Collected data
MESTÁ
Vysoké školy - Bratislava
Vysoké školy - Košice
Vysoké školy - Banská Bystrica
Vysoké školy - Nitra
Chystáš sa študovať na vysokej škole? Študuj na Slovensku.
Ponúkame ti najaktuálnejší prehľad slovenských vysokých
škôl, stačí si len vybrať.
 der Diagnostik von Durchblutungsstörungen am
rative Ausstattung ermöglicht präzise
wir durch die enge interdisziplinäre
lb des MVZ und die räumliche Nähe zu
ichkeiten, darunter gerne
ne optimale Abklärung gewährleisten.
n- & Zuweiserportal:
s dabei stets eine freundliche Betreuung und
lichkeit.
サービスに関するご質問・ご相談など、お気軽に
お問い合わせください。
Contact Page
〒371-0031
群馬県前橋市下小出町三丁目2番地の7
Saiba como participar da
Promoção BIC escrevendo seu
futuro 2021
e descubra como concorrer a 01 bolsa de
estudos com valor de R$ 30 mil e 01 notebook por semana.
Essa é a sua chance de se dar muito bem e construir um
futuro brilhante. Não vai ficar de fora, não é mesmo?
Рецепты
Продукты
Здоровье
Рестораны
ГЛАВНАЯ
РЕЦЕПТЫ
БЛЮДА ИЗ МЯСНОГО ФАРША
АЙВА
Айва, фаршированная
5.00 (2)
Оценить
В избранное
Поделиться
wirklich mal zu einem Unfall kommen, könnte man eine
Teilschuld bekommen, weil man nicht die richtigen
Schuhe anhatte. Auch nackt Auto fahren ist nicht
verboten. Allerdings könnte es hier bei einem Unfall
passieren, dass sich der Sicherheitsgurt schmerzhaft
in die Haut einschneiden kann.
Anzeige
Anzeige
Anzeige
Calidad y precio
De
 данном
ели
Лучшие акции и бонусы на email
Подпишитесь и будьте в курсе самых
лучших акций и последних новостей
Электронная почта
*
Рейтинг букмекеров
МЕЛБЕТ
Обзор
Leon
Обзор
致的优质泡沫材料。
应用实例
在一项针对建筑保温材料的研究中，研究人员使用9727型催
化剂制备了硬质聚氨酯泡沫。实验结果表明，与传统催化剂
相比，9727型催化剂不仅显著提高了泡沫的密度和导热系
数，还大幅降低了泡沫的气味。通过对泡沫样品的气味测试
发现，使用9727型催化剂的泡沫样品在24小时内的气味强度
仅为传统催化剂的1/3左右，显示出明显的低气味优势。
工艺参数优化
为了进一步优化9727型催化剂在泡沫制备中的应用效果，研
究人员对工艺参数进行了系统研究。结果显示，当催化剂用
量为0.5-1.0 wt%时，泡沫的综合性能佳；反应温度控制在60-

▶ Problem details: Where a line of the records includes "nicht", copy it.

▶ Solution:
Teilschuld bekommen, weil man nicht die richtigen
Schuhe anhatte. Auch nackt Auto fahren ist nicht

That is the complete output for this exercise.